My gut feeling is that the solution in the prior question, to set the SaveOptions to None, would not be the best solution. (See prior discussion here)
I've had this issue with my repository using a loop as well and thought that it might be caused by some weird race-like condition. What I've done is refactor out a UnitOfWork class, so that the repository.add() method is strictly adding to the database, but not storing the context. Thus, the repository is only responsible for the collection itself, and every operation on that collection happens in the scope of the unit of work.
The issue there is that: In a loop, you run out of memory damn fast with EF4. So you do need to store the changes periodically, I just don't store after every save.
public class BaseRepository : IRepository where TEntity : class
{
private TxRPEntities txDB;
private ObjectSet _objectSet;
public void Add(TEntity entity)
{
SetUpdateParams(entity);
_objectSet.AddObject(entity);
}
public void Save()
{
txDB.SaveChanges();
}
Then you can do something like
foreach(Requirement r in requirements)
{
var car = new CustomerAgreementRequirement();
car.CustomerAgreementId = viewModel.Agreement.CustomerAgreementId;
car.RequirementId = r.RequirementId;
_carRepo.Add(car); //Save new record
if (some number limiting condition if you have thousands)

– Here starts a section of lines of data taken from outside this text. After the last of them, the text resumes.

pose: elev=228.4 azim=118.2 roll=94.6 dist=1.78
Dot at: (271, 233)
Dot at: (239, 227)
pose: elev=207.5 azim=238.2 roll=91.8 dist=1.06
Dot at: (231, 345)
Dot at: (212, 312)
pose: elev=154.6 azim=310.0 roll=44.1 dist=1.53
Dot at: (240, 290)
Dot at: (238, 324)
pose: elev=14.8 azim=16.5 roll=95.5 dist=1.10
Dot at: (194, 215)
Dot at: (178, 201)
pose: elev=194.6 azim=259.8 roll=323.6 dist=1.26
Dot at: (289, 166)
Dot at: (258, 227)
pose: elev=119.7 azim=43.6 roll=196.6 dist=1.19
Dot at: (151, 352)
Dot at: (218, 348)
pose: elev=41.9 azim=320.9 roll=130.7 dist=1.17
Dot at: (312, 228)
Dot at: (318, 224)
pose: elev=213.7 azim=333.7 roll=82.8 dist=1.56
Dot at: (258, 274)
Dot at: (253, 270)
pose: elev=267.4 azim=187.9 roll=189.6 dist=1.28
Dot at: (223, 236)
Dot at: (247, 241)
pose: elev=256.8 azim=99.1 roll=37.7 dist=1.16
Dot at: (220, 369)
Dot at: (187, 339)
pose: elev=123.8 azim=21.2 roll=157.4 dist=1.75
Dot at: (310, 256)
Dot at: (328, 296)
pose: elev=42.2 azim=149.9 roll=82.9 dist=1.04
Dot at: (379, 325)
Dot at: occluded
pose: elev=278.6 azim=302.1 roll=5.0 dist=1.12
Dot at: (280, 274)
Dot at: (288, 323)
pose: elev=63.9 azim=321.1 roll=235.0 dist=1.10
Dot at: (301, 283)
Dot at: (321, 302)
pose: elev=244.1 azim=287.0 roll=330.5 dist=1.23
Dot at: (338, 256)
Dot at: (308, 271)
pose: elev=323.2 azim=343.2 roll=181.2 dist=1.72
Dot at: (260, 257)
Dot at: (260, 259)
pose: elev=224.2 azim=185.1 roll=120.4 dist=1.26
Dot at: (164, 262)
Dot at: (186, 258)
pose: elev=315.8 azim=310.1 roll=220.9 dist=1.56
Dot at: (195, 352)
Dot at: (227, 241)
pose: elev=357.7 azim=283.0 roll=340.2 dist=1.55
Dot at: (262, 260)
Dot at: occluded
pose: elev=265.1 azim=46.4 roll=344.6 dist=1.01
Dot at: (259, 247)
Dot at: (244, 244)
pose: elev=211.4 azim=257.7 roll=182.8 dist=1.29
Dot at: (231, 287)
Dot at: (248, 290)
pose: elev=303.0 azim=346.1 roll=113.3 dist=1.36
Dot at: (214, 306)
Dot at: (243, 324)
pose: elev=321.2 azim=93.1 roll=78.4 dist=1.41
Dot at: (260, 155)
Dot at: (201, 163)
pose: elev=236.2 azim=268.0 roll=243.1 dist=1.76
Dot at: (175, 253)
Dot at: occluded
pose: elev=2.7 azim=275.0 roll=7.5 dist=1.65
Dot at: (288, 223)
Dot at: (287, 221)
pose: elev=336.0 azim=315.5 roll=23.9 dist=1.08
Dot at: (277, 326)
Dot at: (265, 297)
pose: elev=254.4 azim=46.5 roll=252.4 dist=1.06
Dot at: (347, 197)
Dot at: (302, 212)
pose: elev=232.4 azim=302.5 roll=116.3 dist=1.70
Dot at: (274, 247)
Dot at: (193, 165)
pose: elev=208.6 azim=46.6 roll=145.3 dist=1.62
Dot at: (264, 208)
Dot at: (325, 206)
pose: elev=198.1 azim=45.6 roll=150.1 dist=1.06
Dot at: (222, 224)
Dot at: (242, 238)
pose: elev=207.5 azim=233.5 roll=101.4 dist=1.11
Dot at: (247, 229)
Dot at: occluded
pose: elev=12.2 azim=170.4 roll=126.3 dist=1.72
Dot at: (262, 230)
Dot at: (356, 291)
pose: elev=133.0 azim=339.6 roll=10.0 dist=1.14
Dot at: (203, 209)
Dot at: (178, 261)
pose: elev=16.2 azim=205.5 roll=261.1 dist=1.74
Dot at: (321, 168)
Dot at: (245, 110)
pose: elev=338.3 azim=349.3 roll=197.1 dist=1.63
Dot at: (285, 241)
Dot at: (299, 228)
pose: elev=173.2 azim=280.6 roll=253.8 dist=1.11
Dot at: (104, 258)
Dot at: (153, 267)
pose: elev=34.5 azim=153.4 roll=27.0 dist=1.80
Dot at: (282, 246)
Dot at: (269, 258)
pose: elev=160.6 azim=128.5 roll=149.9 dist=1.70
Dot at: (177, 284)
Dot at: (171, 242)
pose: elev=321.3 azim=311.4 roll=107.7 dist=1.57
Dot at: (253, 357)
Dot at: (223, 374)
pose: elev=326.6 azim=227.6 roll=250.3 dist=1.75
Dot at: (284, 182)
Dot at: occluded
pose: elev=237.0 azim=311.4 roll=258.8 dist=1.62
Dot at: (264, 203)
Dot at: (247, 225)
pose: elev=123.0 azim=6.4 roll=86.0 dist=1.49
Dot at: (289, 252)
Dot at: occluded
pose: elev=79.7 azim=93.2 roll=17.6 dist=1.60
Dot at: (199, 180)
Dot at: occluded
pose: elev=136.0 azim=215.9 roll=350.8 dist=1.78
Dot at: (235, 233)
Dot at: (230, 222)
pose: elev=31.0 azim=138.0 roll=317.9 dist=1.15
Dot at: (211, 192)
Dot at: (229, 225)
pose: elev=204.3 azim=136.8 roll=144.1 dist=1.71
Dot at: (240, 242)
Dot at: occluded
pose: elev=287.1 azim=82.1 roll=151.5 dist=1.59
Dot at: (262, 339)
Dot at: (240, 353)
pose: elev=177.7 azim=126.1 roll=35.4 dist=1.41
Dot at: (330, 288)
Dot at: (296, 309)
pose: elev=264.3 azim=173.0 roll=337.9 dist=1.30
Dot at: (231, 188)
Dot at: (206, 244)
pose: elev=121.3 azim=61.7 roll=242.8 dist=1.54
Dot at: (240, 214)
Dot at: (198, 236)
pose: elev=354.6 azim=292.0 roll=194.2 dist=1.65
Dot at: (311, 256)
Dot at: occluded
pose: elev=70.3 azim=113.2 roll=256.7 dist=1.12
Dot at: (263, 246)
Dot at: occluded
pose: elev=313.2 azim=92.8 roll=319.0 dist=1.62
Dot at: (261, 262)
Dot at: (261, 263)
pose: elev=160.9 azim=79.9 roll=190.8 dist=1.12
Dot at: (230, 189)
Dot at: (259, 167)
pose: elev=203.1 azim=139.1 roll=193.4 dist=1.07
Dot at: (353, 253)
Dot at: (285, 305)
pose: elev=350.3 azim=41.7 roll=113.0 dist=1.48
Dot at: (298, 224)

_carRepo.Save(); // To save periodically and clear memory
}
_carRepo.Save();
Note: I don't really like this solution, but I hunted around to try to find why things break in a loop when they work elsewhere, and that's the best I came up with.
We have had some odd collision issues if the entity is not added to the context directly after being created (before doing any assignments). The only time I've noticed the issue is when adding objects in a loop.
Try adding the newed up entity to the context, do the assignments, then save the context. Also, you don't need to save the context each time you add a new entity unless you absolutely need the primary key.